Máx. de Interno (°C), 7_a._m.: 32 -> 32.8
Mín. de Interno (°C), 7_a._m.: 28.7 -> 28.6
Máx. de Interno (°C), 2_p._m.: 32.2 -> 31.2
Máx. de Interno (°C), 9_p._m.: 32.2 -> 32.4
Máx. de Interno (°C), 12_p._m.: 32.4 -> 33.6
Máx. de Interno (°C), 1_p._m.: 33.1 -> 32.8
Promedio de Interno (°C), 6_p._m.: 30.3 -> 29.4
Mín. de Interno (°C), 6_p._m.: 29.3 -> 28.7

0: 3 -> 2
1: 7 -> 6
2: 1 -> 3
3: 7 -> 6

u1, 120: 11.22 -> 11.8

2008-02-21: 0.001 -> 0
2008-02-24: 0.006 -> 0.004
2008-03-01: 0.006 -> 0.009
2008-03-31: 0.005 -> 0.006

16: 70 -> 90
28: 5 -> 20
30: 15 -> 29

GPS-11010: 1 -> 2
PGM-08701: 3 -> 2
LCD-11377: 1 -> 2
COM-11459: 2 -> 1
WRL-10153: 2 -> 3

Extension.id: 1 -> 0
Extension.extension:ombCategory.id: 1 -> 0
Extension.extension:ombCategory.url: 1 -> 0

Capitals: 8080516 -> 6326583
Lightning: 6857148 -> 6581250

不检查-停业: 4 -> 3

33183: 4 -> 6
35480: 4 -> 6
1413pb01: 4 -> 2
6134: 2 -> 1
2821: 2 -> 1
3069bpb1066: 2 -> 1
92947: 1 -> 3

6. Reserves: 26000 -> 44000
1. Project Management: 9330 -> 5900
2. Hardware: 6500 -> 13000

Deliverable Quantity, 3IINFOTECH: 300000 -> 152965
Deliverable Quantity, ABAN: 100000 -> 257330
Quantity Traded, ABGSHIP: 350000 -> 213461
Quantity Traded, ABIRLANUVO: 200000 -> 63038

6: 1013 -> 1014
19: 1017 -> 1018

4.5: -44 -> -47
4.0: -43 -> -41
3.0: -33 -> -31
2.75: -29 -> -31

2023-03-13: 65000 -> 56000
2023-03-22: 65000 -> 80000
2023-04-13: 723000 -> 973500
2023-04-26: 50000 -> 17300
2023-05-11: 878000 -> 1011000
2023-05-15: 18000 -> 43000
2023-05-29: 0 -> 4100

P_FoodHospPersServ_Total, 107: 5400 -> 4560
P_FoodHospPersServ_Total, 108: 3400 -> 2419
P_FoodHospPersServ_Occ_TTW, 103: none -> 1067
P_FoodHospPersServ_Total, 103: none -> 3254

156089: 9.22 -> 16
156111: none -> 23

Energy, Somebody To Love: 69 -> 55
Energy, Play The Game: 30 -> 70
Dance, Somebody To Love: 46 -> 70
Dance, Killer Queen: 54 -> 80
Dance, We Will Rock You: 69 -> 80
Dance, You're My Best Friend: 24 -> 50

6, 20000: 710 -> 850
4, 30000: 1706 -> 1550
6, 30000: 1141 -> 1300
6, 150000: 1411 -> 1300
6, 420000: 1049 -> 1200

• Directive: In the entries above, one line contains "35480: 4 -> 6" and another contains "Deliverable Quantity, 3IINFOTECH: 300000". Reproduce exactly those two lines and the lines between them, nothing else.

• Response to the exercise:
35480: 4 -> 6
1413pb01: 4 -> 2
6134: 2 -> 1
2821: 2 -> 1
3069bpb1066: 2 -> 1
92947: 1 -> 3

6. Reserves: 26000 -> 44000
1. Project Management: 9330 -> 5900
2. Hardware: 6500 -> 13000

Deliverable Quantity, 3IINFOTECH: 300000 -> 152965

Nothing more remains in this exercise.